WHAT TO WORK ON » Among the entries below, find the lines with "caption" and copy them.

DATA FOR THE TASK »

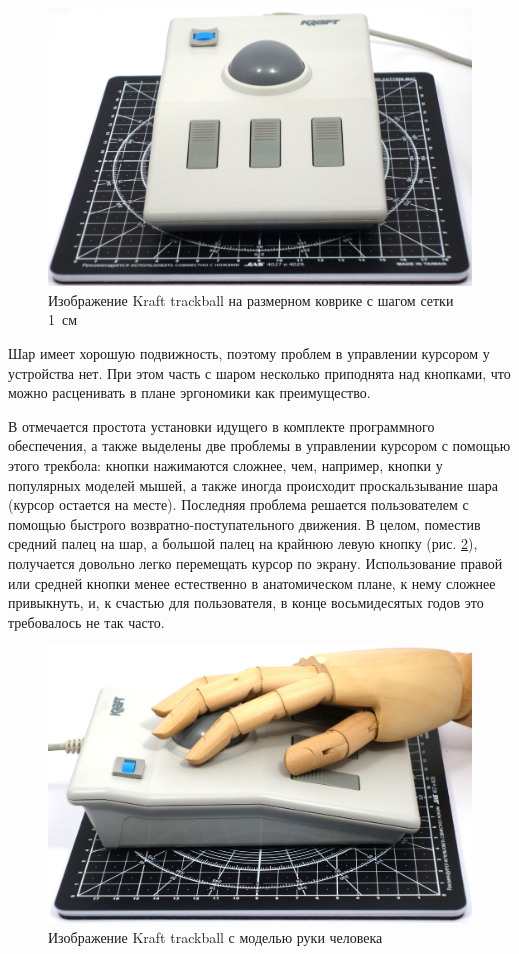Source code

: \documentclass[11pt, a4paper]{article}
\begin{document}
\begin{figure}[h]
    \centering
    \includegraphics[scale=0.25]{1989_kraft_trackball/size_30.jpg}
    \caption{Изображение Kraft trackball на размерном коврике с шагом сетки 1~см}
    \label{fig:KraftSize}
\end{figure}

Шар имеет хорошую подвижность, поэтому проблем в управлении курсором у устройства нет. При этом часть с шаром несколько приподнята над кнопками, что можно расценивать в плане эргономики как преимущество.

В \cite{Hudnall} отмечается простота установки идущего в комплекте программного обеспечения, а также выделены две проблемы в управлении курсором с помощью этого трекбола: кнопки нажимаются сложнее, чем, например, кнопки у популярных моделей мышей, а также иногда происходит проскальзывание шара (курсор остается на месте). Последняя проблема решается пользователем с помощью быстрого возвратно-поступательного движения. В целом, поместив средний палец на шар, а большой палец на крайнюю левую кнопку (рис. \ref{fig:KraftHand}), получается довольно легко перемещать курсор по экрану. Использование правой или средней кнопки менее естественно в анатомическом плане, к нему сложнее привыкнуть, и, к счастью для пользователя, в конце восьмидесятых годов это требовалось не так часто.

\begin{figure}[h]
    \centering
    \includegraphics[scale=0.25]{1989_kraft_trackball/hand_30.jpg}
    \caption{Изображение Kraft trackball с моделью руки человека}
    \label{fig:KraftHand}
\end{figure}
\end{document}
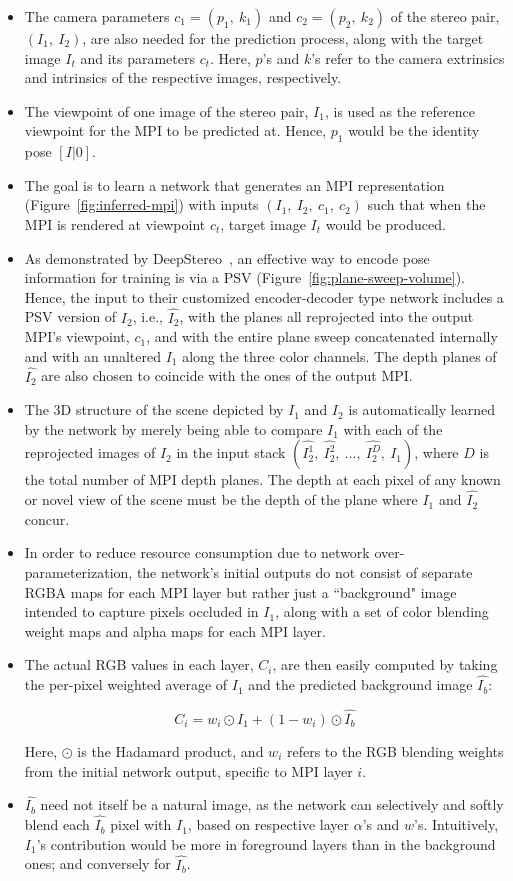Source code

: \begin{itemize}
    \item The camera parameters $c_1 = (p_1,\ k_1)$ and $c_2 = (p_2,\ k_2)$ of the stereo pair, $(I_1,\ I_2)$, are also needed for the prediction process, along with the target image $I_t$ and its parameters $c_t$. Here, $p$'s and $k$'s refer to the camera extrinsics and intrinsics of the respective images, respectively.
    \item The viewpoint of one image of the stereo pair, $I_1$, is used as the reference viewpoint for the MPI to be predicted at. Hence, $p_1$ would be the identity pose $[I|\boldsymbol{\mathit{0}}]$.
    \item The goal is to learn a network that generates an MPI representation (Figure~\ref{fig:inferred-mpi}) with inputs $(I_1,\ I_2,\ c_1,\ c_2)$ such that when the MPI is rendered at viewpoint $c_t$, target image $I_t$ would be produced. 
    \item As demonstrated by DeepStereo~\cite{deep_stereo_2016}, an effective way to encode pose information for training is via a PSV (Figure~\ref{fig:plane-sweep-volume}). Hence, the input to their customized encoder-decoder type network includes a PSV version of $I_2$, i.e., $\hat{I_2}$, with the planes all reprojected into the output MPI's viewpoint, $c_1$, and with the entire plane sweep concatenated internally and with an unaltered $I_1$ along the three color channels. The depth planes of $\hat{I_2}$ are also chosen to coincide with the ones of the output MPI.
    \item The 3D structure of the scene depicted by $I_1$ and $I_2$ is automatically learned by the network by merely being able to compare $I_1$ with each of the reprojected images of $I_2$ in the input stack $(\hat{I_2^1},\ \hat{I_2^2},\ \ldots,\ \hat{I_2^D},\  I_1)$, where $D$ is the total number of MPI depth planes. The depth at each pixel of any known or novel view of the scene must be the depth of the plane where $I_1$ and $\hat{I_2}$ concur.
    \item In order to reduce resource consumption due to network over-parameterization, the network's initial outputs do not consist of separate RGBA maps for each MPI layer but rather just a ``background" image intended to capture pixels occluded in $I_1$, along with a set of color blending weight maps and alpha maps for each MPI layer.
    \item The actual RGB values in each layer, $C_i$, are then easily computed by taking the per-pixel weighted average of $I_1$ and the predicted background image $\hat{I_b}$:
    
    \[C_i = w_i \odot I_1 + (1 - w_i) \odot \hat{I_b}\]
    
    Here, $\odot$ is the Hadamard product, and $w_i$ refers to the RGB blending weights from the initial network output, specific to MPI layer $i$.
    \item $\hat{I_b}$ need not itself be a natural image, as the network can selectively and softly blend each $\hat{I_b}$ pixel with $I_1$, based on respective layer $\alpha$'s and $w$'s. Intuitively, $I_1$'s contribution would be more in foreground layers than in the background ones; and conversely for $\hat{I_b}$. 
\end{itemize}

--

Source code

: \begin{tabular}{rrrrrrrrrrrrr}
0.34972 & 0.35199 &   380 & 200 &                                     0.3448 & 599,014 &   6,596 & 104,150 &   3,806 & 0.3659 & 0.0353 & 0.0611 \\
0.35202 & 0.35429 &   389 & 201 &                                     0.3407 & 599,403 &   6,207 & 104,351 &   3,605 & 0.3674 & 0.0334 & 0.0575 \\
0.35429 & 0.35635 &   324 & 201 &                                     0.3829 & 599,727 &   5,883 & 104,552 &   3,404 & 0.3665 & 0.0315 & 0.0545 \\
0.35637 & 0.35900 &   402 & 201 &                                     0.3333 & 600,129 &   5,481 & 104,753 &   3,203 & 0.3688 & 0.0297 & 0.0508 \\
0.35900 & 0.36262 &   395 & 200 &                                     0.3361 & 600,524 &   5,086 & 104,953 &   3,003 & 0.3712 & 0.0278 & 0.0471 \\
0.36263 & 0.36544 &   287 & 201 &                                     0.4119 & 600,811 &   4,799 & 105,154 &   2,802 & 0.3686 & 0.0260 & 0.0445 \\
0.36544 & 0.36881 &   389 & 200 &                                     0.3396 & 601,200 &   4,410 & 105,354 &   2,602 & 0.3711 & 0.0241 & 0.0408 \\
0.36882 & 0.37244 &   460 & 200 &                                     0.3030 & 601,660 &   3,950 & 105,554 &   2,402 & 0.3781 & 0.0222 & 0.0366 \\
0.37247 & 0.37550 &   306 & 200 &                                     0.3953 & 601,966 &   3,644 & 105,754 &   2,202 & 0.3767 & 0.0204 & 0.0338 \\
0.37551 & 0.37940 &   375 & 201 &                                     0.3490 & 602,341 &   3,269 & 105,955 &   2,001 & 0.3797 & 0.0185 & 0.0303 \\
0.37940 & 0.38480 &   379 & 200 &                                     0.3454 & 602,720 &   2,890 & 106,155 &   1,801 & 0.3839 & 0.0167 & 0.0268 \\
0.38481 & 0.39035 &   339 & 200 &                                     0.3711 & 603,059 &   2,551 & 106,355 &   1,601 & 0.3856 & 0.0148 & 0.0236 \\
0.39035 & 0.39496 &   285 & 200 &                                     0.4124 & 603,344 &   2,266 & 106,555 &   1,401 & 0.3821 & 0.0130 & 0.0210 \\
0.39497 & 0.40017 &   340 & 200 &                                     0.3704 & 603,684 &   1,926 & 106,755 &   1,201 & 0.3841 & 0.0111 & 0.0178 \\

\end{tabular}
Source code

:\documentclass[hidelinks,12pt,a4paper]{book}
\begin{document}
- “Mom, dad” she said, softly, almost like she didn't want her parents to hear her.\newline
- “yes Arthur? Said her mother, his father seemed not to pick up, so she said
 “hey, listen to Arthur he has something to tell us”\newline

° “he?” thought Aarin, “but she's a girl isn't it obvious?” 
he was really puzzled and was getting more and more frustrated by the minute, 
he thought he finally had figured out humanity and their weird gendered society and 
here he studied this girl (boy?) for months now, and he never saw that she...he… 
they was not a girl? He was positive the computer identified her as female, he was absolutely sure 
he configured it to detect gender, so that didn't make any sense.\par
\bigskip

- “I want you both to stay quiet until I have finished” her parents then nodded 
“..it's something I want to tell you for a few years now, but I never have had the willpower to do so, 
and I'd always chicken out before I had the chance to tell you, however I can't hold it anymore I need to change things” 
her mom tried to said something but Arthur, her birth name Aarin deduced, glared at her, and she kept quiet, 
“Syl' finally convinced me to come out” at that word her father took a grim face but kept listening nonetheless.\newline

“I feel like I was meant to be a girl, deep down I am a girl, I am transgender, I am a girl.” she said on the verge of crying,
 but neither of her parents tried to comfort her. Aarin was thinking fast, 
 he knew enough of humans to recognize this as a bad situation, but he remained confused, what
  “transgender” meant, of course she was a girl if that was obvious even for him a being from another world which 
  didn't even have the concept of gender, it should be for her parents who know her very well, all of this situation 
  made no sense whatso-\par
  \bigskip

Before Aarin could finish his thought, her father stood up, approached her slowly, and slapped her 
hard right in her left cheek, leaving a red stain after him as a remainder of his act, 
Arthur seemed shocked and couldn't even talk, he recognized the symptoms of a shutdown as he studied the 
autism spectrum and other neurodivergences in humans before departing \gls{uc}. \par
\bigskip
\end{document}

==

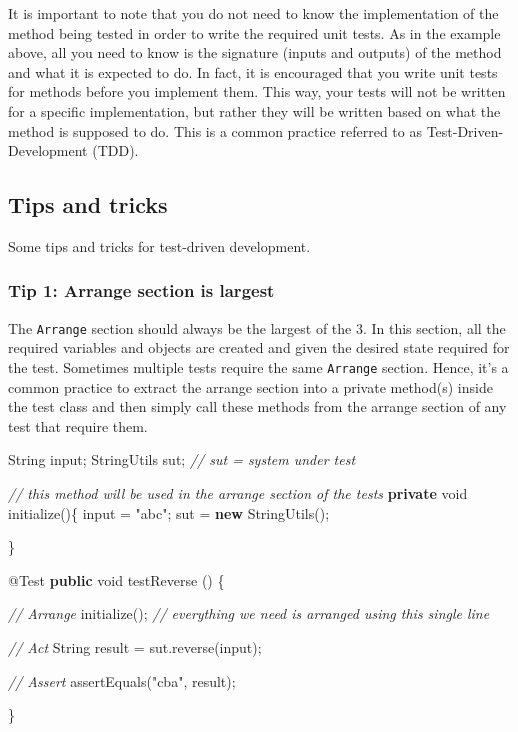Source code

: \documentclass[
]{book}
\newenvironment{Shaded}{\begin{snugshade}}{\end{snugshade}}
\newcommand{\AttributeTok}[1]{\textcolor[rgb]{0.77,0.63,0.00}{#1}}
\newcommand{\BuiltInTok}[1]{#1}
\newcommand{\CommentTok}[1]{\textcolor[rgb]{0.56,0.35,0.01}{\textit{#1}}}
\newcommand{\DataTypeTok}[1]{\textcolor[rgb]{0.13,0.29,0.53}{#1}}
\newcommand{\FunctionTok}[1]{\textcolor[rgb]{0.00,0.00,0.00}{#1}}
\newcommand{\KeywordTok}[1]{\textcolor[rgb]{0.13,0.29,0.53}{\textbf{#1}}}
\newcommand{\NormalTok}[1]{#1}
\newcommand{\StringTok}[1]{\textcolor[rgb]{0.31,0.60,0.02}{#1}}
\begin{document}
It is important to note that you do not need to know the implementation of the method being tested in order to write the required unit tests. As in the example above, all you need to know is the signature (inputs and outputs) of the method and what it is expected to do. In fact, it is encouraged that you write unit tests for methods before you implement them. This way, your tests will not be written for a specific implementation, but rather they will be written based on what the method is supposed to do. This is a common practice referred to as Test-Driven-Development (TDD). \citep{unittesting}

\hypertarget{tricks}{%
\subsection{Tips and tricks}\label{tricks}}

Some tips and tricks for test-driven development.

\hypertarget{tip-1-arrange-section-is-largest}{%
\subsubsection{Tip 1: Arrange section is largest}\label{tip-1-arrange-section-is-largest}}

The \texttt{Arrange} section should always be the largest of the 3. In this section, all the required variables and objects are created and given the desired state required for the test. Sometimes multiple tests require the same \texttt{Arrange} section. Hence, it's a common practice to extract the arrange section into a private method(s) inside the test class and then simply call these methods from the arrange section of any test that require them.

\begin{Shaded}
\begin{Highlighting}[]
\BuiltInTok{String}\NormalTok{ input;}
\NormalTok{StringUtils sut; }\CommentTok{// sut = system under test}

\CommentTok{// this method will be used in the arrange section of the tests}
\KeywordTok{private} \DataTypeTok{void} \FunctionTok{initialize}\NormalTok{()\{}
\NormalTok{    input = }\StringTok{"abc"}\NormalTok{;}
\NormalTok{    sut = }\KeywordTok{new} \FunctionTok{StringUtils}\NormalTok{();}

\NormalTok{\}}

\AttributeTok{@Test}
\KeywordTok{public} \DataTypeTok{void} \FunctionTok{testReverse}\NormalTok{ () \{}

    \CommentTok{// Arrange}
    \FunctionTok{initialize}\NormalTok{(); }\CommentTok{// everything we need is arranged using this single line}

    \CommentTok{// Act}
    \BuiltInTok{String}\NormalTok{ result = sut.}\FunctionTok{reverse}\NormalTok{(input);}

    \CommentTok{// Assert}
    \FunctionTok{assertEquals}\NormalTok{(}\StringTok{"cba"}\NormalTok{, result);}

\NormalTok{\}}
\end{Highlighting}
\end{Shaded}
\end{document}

ANSWER FOR THIS EXERCISE »
    \caption{Изображение Kraft trackball на размерном коврике с шагом сетки 1~см}
    \caption{Изображение Kraft trackball с моделью руки человека}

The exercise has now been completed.